Ruangrakyatgarut.id 30 Juli 2026 – Ketua Pemuda Tani Kabupaten Garut, H. M. Riyan, mendorong penguatan sektor lingkungan hidup melalui akselerasi peran penasihat khusus presiden sebagai langkah strategis dalam menghadapi tantangan ekologis yang kian kompleks.
Menurutnya, kebijakan lingkungan membutuhkan percepatan dan ketepatan arah, sehingga diperlukan peran aktif penasihat khusus presiden dalam menjembatani kebutuhan daerah dengan kebijakan pemerintah pusat.

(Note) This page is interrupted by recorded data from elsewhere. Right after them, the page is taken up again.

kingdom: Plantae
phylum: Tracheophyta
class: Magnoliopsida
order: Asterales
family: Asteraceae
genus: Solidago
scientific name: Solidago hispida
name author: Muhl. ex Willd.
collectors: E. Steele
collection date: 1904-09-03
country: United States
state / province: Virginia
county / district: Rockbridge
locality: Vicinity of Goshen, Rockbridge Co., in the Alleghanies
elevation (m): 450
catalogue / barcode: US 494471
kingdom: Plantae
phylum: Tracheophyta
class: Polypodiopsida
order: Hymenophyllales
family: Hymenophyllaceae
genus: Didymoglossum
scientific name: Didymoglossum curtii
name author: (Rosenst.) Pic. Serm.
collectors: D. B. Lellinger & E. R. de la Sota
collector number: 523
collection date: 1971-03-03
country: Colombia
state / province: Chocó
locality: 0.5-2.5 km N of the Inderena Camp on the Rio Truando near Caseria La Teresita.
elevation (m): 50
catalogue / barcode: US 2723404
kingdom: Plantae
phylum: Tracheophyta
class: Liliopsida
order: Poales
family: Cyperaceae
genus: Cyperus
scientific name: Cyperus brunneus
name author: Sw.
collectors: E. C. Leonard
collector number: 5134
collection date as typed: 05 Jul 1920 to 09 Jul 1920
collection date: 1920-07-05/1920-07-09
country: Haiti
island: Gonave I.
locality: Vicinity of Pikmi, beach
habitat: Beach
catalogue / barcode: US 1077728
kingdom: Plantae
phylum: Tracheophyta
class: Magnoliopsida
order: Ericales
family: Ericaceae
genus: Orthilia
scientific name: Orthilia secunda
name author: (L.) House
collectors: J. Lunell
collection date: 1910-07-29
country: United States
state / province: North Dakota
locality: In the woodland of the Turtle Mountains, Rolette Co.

H. M. Rian menilai, Kabupaten Garut memiliki potensi sumber daya alam yang besar, namun juga menghadapi berbagai persoalan lingkungan, mulai dari kerusakan lahan, pengelolaan sampah, hingga ancaman terhadap keberlanjutan sektor pertanian.
“Peran penasihat seperti Herwin Suparjo dan Erwin Chahara harus mampu mempercepat lahirnya kebijakan yang konkret dan menyentuh langsung kebutuhan daerah, khususnya dalam menjaga keseimbangan lingkungan,” ujarnya.
Ia menegaskan bahwa sinergi antara pemerintah pusat, daerah, dan elemen masyarakat sangat penting dalam mendorong pembangunan berkelanjutan yang tidak hanya berorientasi pada pertumbuhan ekonomi, tetapi juga kelestarian lingkungan.
Selain itu, Pemuda Tani Garut juga mendorong penguatan program pertanian ramah lingkungan sebagai bagian dari solusi jangka panjang dalam menjaga ekosistem.
Menurutnya, petani memiliki posisi strategis sebagai garda terdepan dalam menjaga keseimbangan alam, sehingga perlu didukung melalui kebijakan yang berpihak, edukasi berkelanjutan, serta akses terhadap teknologi pertanian modern.
Ia juga menyoroti pentingnya pendekatan berbasis masyarakat dalam pengelolaan lingkungan, agar program-program yang dijalankan tidak hanya bersifat top-down, tetapi juga partisipatif.
“Kalau petani dilibatkan secara aktif, maka program lingkungan akan lebih efektif dan berkelanjutan,” tambahnya.
Dorongan ini menjadi bagian dari komitmen Pemuda Tani Garut dalam mendukung agenda pembangunan hijau (green development) yang sejalan dengan kebijakan nasional.
Sejumlah kalangan menilai, langkah ini perlu mendapat perhatian serius dari pemerintah pusat, terutama dalam memperkuat koordinasi lintas sektor melalui peran penasihat khusus presiden.
Hingga saat ini, diharapkan adanya tindak lanjut konkret dari pemerintah dalam mempercepat kebijakan lingkungan yang berpihak pada daerah, khususnya Kabupaten Garut sebagai wilayah dengan potensi agraris yang besar.